TGF-β1 suppresses CCL3/4 expression through the ERK signaling pathway and inhibits intervertebral disc degeneration and inflammation-related pain in a rat model

ABSTRACT

The objective of this study was to investigate the regulatory effects of TGF-β1 on CCL3/4 expression and inflammation-related pain during intervertebral disc degeneration (IVDD). TGF-β1 and CCL3/4 expression patterns in different degenerative human nucleus pulposus (NP) tissues were measured by qPCR and immunohistochemistry (IHC), and the effects of TGF-β1 on CCL3/4 expression were measured by qPCR, ELISA and immunofluorescence. The roles of NF-κB and MAPK in TGF-β1-mediated CCL3/4 promoter activity were studied using siRNAs, western blotting and qPCR. After establishing an IVDD rat model in vivo, we administered intradiscal injections of TGF-β1. The effects of TGF-β1 on IVDD were determined by MRI and histological analyses, and the effects of TGF-β1 on dorsal root ganglion (DRG) inflammation and pain development were determined by IHC staining and pain-behavior testing, respectively. TGF-β1 and CCL3/4 expression was elevated in degenerative NP tissue. CCL4 expression was significantly inhibited by TGF-β1 treatment. Pharmacological inhibition or siRNA knockdown of the ERK1/2 signaling attenuated TGF-β1-mediated suppression of CCL4 expression. In vivo, TGF-β1 injection inhibited the development of degenerative features in the IVDD model. Moreover, TGF-β1 prevented the inflammatory response and pain development. The results of this study show that TGF-β1 downregulates CCL4 expression through ERK1/2 signaling activation in NP cells. Furthermore, TGF-β1 can prevent degenerative processes, inhibit inflammatory responses in the DRG and prevent pain development in the IVDD rat model. The results of this study indicate that TGF-β1 may represent a therapeutic target for the control of inflammation-related pain associated with IVDD.

**TASK BRIEF:** How would you translate this sentence from the abstract into Spanish: "In vivo, TGF-β1 injection inhibited the development of degenerative features in the IVDD model."?

**AVAILABLE DATA:**
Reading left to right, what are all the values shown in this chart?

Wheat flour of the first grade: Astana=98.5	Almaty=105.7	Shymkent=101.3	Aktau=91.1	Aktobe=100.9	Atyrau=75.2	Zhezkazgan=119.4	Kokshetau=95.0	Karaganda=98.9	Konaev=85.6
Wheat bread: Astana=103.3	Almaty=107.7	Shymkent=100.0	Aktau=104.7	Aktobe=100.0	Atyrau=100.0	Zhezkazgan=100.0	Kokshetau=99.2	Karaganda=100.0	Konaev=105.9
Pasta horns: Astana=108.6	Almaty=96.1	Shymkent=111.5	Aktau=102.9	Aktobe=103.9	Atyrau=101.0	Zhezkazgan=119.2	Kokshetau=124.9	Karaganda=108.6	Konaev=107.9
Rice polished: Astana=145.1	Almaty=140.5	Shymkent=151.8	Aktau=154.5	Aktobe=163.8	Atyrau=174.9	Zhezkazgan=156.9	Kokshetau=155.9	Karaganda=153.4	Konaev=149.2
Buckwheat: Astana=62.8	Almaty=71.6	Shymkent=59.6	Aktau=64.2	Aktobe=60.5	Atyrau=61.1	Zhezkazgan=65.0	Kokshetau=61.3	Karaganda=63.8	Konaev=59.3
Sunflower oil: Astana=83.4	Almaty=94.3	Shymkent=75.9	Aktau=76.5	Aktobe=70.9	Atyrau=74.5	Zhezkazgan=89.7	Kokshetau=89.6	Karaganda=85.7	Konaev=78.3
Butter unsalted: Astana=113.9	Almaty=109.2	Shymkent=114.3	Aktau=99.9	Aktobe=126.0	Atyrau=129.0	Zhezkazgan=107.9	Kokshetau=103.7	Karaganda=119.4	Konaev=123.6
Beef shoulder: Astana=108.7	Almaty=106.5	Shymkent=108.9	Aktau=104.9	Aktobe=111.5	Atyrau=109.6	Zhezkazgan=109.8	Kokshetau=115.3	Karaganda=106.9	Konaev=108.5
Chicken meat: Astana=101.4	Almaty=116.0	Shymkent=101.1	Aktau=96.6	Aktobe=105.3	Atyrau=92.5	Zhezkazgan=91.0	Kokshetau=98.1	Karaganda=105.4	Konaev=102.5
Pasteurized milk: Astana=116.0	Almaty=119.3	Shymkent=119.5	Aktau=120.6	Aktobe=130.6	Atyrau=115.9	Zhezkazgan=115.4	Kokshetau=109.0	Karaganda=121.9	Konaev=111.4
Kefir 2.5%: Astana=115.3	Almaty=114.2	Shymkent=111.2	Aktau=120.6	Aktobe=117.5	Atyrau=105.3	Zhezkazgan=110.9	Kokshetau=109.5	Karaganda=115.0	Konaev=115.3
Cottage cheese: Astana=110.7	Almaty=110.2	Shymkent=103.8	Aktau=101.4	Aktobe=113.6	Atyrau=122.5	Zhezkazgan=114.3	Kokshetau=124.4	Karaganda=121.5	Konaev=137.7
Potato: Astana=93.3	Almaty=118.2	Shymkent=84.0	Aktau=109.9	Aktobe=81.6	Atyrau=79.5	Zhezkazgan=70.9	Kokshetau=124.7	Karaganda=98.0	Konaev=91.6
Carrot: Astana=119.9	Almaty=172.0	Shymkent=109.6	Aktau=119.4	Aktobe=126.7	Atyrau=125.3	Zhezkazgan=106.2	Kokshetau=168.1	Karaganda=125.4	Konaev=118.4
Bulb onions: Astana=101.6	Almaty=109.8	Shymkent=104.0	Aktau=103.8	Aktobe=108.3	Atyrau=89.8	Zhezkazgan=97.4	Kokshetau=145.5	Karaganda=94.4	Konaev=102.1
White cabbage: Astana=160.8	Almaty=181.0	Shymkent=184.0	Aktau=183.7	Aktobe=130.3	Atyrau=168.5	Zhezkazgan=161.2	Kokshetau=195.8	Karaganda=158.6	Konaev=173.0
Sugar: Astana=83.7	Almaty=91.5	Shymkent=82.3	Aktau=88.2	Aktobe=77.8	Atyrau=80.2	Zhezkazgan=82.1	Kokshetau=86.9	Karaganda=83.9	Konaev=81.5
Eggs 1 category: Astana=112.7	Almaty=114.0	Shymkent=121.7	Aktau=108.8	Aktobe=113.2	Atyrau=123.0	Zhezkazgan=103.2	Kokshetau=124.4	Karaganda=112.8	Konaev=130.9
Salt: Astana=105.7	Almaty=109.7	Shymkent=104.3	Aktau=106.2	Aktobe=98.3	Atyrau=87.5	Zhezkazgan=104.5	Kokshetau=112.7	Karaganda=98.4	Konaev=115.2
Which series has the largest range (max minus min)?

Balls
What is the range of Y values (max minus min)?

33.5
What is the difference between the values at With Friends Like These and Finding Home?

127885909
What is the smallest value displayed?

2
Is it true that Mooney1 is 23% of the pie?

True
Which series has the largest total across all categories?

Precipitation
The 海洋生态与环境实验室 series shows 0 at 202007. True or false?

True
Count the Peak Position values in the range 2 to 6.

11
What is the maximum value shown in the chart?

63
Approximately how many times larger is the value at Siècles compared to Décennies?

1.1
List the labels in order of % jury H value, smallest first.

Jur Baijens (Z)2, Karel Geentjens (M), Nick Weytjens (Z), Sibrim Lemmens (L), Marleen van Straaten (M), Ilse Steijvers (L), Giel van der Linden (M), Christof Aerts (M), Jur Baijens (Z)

**EXERCISE RESULT:** In vivo, la inyección de TGF-β1 inhibió el desarrollo de características degenerativas en el modelo de IVDD.